Legislazione e Giurisprudenza, Reato -  Chiarini Giulia - 2014-12-13

STALKING: LA FINE DI UN AMORE E GLI ATTI PERSECUTORI Cass.Pen. 48690/14-Giulia CHIARINI

"STALKING: LA FINE DI UN AMORE E GLI ATTI PERSECUTORI"
Cass.Pen.48690/14- Giulia CHIARINI

- Elemento temporale: periodo in cui si verificano gli episodi

- Elemento oggettivo: stato di ansia e paura, modificazione della abitudini di vita

- Elemento soggettivo: dolo generico

La fine di una relazione sentimentale comportava, nel caso di specie, una sentenza di condanna del Tribunale di primo grado nei confronti dell"imputato il quale, con messaggi, telefonate ed appostamenti frequenti, tentava di convincere l"ex compagna a non interrompere il loro rapporto. Il soggetto, non intenzionato a rassegnarsi, tentava tre volte il suicidio in presenza della vittima e la ossessionava nel chiedere spiegazioni sulla fine del loro rapporto.
La Corte d"Appello, non ritenendo convincenti le argomentazioni della difesa, confermava la sentenza di primo grado. La Cassazione, rigettando il ricorso posto in essere dall"imputato, lo condannava. Le motivazioni poste alla base del rigetto e della conseguente condanna sono le seguenti:

la Cassazione ritiene che, ai fini della configurabilità del reato di stalking, è necessario che gli atti persecutori non si esauriscano in un solo contesto, ma si collochino in una dimensione cronologia di apprezzabile durata.
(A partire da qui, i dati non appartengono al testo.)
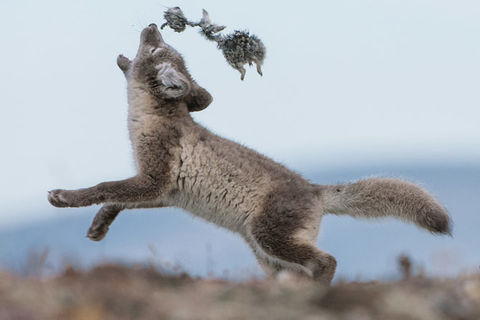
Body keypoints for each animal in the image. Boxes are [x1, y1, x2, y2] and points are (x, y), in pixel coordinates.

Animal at [48, 25, 450, 284]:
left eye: (156, 49)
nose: (150, 24)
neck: (150, 117)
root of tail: (316, 190)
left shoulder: (153, 179)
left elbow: (103, 187)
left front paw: (64, 197)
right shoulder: (163, 193)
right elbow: (116, 200)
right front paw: (99, 226)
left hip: (268, 238)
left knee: (328, 261)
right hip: (267, 256)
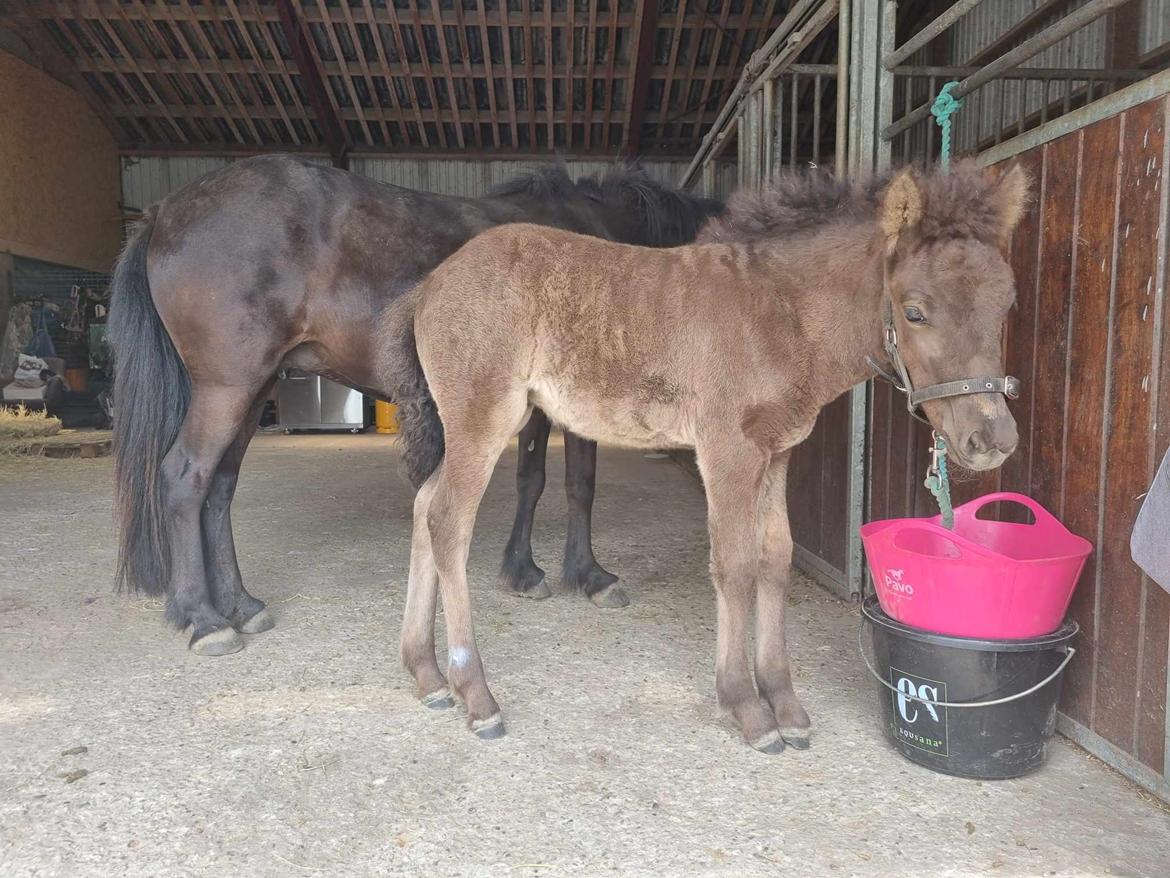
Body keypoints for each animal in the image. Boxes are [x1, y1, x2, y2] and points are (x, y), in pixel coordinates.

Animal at [109, 154, 716, 655]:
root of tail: (165, 212)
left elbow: (532, 479)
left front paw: (523, 571)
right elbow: (579, 485)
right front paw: (591, 576)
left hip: (253, 393)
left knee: (219, 489)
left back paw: (241, 606)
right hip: (226, 389)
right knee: (185, 478)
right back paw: (205, 620)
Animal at [388, 163, 1029, 749]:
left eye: (1007, 303)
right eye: (914, 311)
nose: (992, 439)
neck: (780, 314)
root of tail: (430, 285)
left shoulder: (776, 452)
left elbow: (775, 559)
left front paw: (786, 703)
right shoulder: (728, 450)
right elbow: (735, 564)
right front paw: (747, 705)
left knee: (423, 507)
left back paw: (426, 674)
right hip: (482, 420)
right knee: (448, 522)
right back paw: (476, 695)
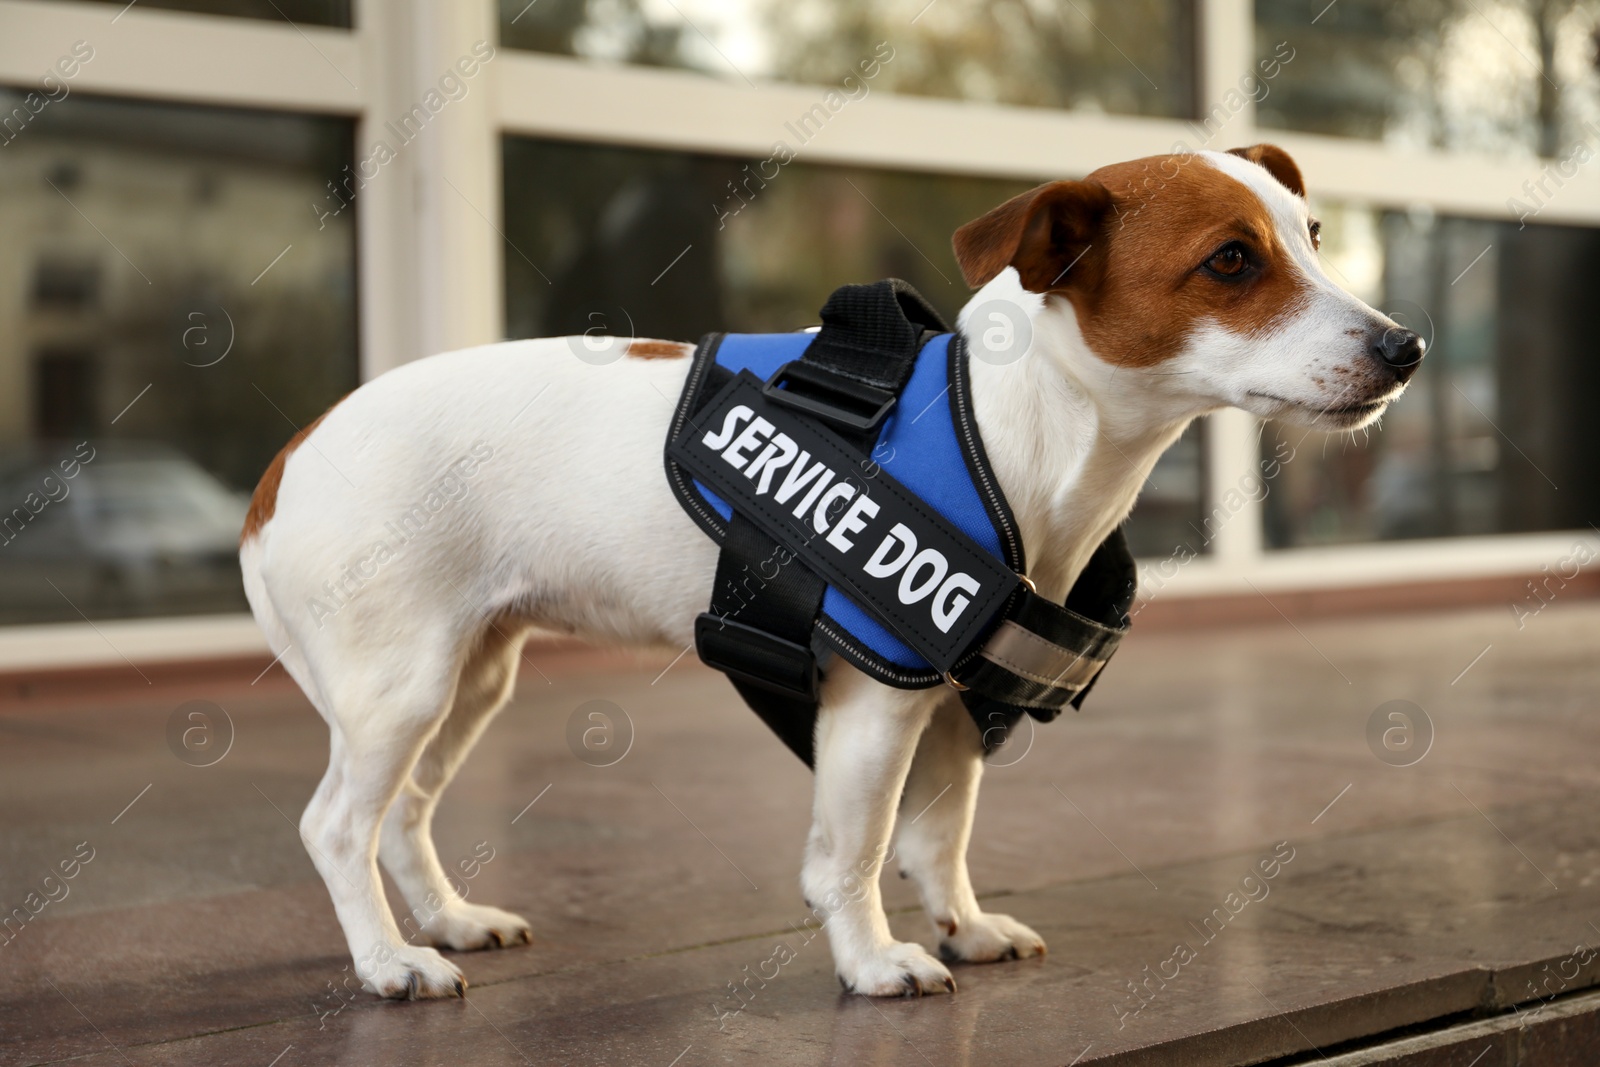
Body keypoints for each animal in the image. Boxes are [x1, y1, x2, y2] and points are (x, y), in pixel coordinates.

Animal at [240, 147, 1427, 1004]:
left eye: (1314, 238)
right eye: (1230, 262)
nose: (1405, 346)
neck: (1016, 425)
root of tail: (289, 453)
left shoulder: (948, 702)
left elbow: (938, 837)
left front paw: (962, 923)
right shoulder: (873, 702)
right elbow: (851, 854)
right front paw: (872, 960)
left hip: (468, 679)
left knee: (401, 814)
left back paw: (445, 919)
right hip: (403, 686)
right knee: (335, 825)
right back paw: (389, 961)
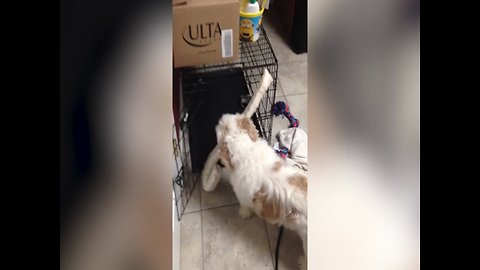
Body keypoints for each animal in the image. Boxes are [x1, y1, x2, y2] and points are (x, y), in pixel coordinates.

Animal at [215, 113, 306, 268]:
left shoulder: (242, 194)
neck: (246, 148)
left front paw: (244, 213)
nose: (218, 121)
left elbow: (244, 205)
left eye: (223, 127)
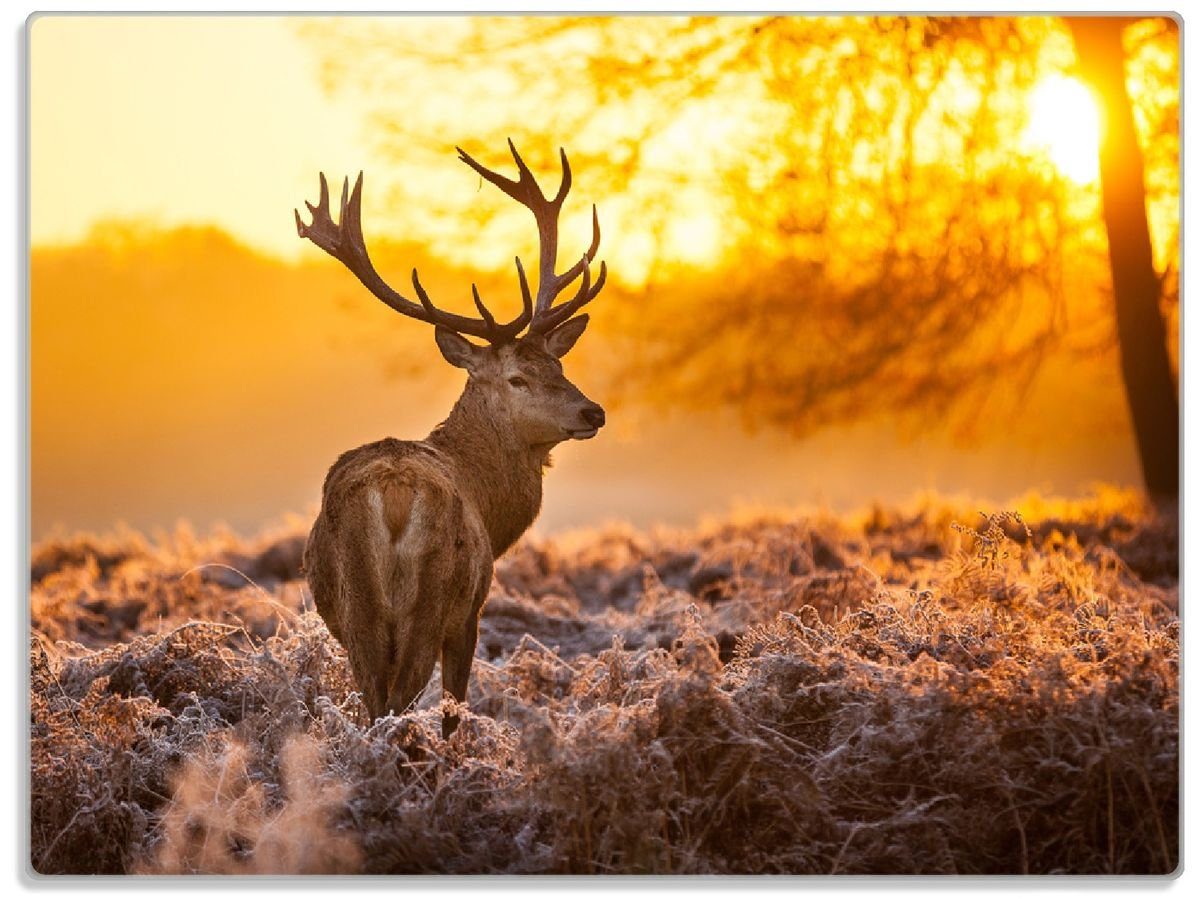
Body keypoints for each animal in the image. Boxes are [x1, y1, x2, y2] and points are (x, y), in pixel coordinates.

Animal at [291, 142, 609, 734]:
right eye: (517, 378)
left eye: (558, 364)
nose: (593, 411)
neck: (491, 505)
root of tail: (393, 495)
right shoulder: (471, 612)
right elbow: (455, 708)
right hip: (434, 598)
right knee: (401, 701)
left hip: (356, 609)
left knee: (374, 702)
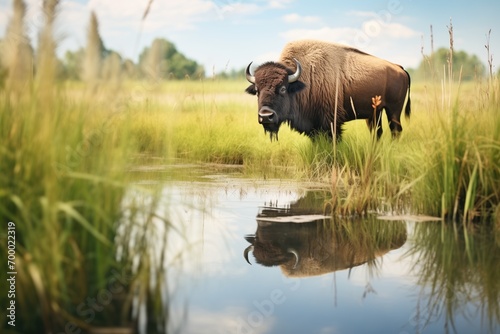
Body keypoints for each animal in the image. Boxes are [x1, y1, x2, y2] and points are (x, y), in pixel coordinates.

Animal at [244, 39, 412, 140]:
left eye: (283, 88)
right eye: (257, 90)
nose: (266, 116)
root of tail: (399, 68)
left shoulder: (331, 122)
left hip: (393, 110)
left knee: (395, 130)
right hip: (374, 113)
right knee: (377, 131)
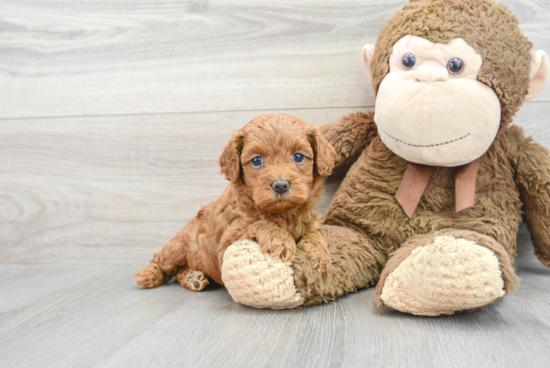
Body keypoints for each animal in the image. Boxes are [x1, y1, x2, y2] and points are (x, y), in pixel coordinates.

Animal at [136, 113, 338, 292]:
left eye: (298, 157)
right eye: (257, 160)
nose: (280, 185)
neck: (281, 213)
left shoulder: (309, 221)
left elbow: (315, 234)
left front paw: (320, 256)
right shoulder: (228, 241)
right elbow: (259, 223)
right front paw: (279, 239)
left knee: (180, 270)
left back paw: (193, 277)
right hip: (179, 246)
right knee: (162, 261)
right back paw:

Nel caso di specie la persecuzione si era perpetrata per la durata di una settimana, ma, per l"intensità della stessa, viene considerata dalla Corte di legittimità una durata sufficiente ad integrare la fattispecie prevista e punita dall"art. 612 bis. Confermando la sua stessa giurisprudenza, il supremo consesso, afferma che, ai fini dell"integrazione del delitto in esame, sono sufficienti anche due sole condotte di minaccia o molestia.

Per quanto riguarda l"elemento oggettivo, benché la Pubblica Accusa avesse ritenuto che la persona offesa avesse subito i due eventi di danno previsti dalla norma (perdurante e grave stato di ansia o di paura, fondato timore per l"incolumità propria o di un prossimo congiunto ed alterazione delle abitudini di vita) la Cassazione afferma che è sufficiente che la vittima ne abbia subito anche uno soltanto, in quanto alternativamente contemplati.

In relazione all"elemento soggettivo la norma si limita a richiedere il dolo generico, afferma la Cassazione, il quale si ritiene integrato dalla volontà di porre in essere le condotte di minaccia e molestia nella consapevolezza della idoneità delle stesse alla produzione di uno degli eventi alternativamente previsti dall"art. 612 bis.

È opportuno ricordare infine che lo stalking è un reato di evento pertanto ai fini della punibilità è necessario che la persona offesa provi di aver subito uno dei due eventi alternativamente previsti dalla norma incriminatrice (perdurante e grave stato di ansia o di paura, alterazione delle proprie abitudini di vita).